PICTUREDESK.COM/AFP/LUCAS BARIOULET
Das Ö1 Konzert
Das RSO Wien im Musikverein Wien
Der Derwisch tanzt. Seine Arme sind erhoben, der Kopf zur Seite geneigt. Sein Körper dreht sich langsam, die Beine bewegen sich zu einem inneren Rhythmus. Im Tanz wird alles eins: Worte, Gebet, Bewegung, Poesie. "Dance when you're broken open / Dance if you’ve torn the bandage off / Dance in the middle of the fighting / Dance in your blood / Dance when you are perfectly free."
17. März 2025, 15:27
Sendung hören
Das Ö1 Konzert | 18 03 2025
Mehr als 800 Jahre ist es her, dass der persische Sufi und Mystiker Rumi diese Zeilen verfasst hat. In seiner Kindheit und Jugend ständig auf Wanderschaft, erreicht er vermutlich in den 1220er Jahren das Reich Rum und lässt sich in Konya (in der heutigen Türkei) nieder.

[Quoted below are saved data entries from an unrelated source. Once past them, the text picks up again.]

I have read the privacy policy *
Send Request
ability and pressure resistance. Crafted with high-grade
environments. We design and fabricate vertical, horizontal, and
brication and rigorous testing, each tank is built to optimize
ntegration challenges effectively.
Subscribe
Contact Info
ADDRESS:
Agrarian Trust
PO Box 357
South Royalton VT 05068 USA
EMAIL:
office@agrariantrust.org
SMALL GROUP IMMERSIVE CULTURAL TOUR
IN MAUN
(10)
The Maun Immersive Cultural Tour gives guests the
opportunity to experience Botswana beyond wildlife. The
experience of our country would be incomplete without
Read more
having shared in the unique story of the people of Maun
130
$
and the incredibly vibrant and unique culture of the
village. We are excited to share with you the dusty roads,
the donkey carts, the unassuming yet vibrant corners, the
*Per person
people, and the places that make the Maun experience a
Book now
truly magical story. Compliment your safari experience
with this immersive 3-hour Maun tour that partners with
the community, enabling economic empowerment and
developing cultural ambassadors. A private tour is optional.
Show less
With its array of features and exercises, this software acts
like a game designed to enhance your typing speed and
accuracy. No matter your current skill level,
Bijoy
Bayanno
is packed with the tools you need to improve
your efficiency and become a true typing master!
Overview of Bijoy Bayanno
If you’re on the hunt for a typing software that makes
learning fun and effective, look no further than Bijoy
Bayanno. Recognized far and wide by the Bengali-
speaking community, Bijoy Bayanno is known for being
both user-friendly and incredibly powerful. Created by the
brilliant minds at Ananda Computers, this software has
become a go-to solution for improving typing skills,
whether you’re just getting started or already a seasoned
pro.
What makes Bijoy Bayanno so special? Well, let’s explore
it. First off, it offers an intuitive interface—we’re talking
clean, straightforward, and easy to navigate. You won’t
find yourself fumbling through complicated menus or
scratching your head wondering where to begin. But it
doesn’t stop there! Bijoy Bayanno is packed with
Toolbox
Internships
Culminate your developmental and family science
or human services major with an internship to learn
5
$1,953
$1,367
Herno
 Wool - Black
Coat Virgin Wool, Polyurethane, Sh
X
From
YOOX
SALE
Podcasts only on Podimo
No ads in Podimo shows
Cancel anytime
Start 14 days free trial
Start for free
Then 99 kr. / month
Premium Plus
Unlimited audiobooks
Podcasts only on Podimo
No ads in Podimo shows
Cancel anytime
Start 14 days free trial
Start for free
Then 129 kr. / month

1244 trifft er dort auf den Derwisch Schams-e Tabrizi. Ob mystische oder irdische Liebe zwischen diesen beiden Männern, sie soll sich als schicksalshaft für Rumis Leben erweisen. Als Schams nach drei Jahren plötzlich verschwindet, wendet sich Rumi in seiner Trauer ganz der islamischen Mystik und Dichtung zu. Bis zu seinem Lebensende verfasst er Tausende Verse, die alle von der Liebe als größte Macht des Universums handeln.
Fünf Verse des persischen Dichters Rumi
Rumis Gedichte sind bis heute auf der ganzen Welt bekannt und beliebt - in den USA gilt er als einer der meistverkauften Dichter. Auch die mittlerweile in den USA lebende britische Komponistin Anna Clyne greift sein Werk auf. Ihr Cellokonzert Dance, im Konzert mit Camille Thomas als Solistin, orientiert sich entlang der fünf Verse des gleichnamigen Gedichts. Dessen helle Poesie, die klare Struktur, der starke Bezug zur Körperlichkeit, besonders aber der unterschiedliche Charakter jeder einzelnen Zeile inspirierten die Komponistin zu einem Werk, das diese Eigenschaften reflektiert.
„... when you are broken open“
Die Verletzlichkeit der Worte im ersten Satz „... when you are broken open“ überträgt Anna Clyne in ungewöhnlich hohe, liegende Töne in dem Soloinstrument, das von schwebenden Klängen im Orchester begleitet wird. „Earthy and fiery“ lautet hingegen die Spielanweisung für „... if you’ve torn the bandage off“, in dessen Zentrum die Empfindung von Körperlichkeit steht.
„... when you are perfectly free“
Mit kräftigen Rhythmen und einer leidenschaftlichen Melodie treibt das Cello diesen Satz voran - dass das hie und da ein bisschen nach Schostakowitsch klingt, ist bestimmt kein Zufall. Ruhe inmitten des Chaos „... in the middle of fighting“ vermittelt der dritte Satz, in dem das Soloinstrument durch zyklische Bewegung im Orchester langsam nach oben getragen wird. In „... in your blood“ greift die Komponistin den zyklischen Gedanken erneut auf und leitet in „... when you are perfectly free“ über, das noch einmal Elemente aus allen vorhergehenden Sätzen enthält. Mit einer einfachen Melodie lässt die Komponistin das Cello verklingen.

Kevin John Edusei
MARCO BORGGREVE
Rhythmus und Tanz
Tanz und Rhythmus sind auch wesentliche Elemente der anderen Werke dieses Konzertabends unter der Leitung von Kevin John Edusei. Von Ravels Tanz auf dem Vulkan La Valse über Zoltán Kodálys schwungvolle Háry János-Suite bis zu Derrick Skyes pulsierendem Prisms, Cycles, Leaps - das ORF RSO Wien wirbelt mit gewohnter Spielfreude durch ein mitreißendes Programm. Dance!